Table of Contents

The case for Rationalism and Empiricism.

Hume discerned between the 'synthetic' knowledge that Empiricism provides, and 'analytic' knowledge, or intuition that Rationalism offers. Science, and most modern thought, has been based on these two sources. How well are they founded?

the origins of Rationality

Intuition has been described as "innate knowledge", which would make the following hypothesis plausible: that evolution has supplied us with a distilled knowledge of millions years of empirical experience. Intuition might be identified as this distilled empirical knowledge.

What would the process of distilling knowledge be?
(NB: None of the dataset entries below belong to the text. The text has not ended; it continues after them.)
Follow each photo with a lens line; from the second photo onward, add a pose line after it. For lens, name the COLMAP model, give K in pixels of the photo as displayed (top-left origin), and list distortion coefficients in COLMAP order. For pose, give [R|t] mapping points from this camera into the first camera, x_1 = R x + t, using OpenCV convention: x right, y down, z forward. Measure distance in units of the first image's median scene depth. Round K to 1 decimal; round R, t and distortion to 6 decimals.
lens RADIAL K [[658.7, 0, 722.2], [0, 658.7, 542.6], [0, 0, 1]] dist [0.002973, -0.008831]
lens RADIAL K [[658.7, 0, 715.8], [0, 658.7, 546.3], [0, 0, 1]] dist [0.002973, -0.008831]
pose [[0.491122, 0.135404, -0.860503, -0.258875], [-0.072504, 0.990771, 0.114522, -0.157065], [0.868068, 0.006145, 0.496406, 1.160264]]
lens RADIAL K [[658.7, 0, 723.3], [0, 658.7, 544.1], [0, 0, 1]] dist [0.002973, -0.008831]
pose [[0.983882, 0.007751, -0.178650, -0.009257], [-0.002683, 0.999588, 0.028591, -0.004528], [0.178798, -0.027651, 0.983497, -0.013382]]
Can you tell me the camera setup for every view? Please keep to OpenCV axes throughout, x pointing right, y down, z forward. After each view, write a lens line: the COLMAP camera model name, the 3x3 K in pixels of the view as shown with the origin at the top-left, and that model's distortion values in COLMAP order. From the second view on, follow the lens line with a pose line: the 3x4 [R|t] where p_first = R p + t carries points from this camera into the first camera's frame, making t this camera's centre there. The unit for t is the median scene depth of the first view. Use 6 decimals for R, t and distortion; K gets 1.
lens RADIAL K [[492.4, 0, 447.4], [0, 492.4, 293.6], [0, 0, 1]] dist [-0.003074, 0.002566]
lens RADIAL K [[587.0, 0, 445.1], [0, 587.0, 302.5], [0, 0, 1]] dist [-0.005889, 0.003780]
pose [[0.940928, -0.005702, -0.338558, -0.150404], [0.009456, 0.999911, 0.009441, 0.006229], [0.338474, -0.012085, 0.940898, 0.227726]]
Induction seems to be the only candidate. Throughout evolution, we have found that one rock and another rock are two rocks. By induction, we have learned that one plus one makes two. This rule is now part of our intuition.

This hypothesis for Rationality concurs with the doubts that Quine expressed about a distinction between analytic and synthetic knowledge. If this hypothesis is correct, we might expect that our intuition fails when we step outside of the mundane, into higher realms. This is precisely my interpretation of the paradoxes of Russell, Olbers and Schrödinger.


If we can not trust Rationalism to be consistent, we have been dealt a very bad hand indeed; for the demand of consistency is based on the law of contradiction, which is in turn part of Rationalism itself.

To live in a consistent world, equipped with an inconsistent mind; a torment worthy of Tantalus. Exclusivity

I can not think of a single argument from Rationalism and/or Empiricism that would preclude other alternative sources like Fundamentalism or Authoritarianism as invalid. Thus, the scientific sources are not exclusive, or even special. That being said, we need to investigate whether those alternative sources meet our six demands.